While today’s speaker verification systems perform reasonably well under controlled conditions, their performance is often compromised under real-world environments. In particular, variations in handset characteristics are known to be the major cause of performance degradation. Research has found that the effect of handset variations can be greatly reduced if handset characteristics are known a priori. However, this requirement limits the scale of the systems because maintaining a handset database for storing the information of all possible handset models is a great challenge. Our proposal overcomes this problem by means of a blind feature transformation approach in which the transformation parameters are determined online without any a priori knowledge of handset characteristics, which makes the method more appropriate for large-scale deployment. The project will provide new solutions to some of the practical problems encountered by speaker verification researchers today. These solutions will potentially help telecommunication service providers and financial service providers to open up new markets.

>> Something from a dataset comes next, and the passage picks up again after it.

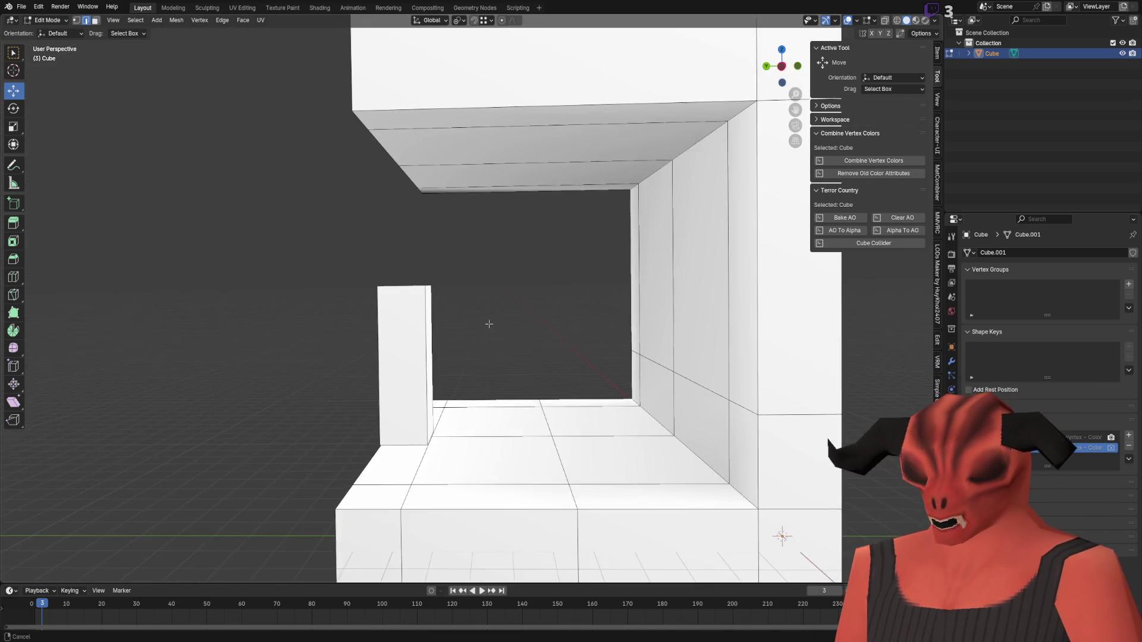
right_click(517, 249)
click(518, 249)
click(523, 255)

Investigator: M.W. Mak and S.Y. Kung

Funding Source: RGC Competitive Bids, 2005.

 

Multi-Sample Decision Fusion for Biometric Verification

Over 85% of the population in Hong Kong uses mobile phones, and most of them are willing to carry out financial transactions over wireless networks. However, there is now a growing concern about the security of these transactions. In particular, prevailing remote access systems, which determine the eligibility of users by personal identity numbers, pose a high security risk. This project aims to improve the security of these systems by using biometric technologies. These technologies allow a system to verify its users on the basis of their physiological characteristics, such as voices, fingerprints and face patterns, or some aspect of behaviour, such as handwriting or keystroke patterns. Since the means for biometric systems to identify a person is not based on what he or she knows (a code), or possesses (a card), but on what he or she has (a characteristic), the possibility of forgery can be greatly reduced.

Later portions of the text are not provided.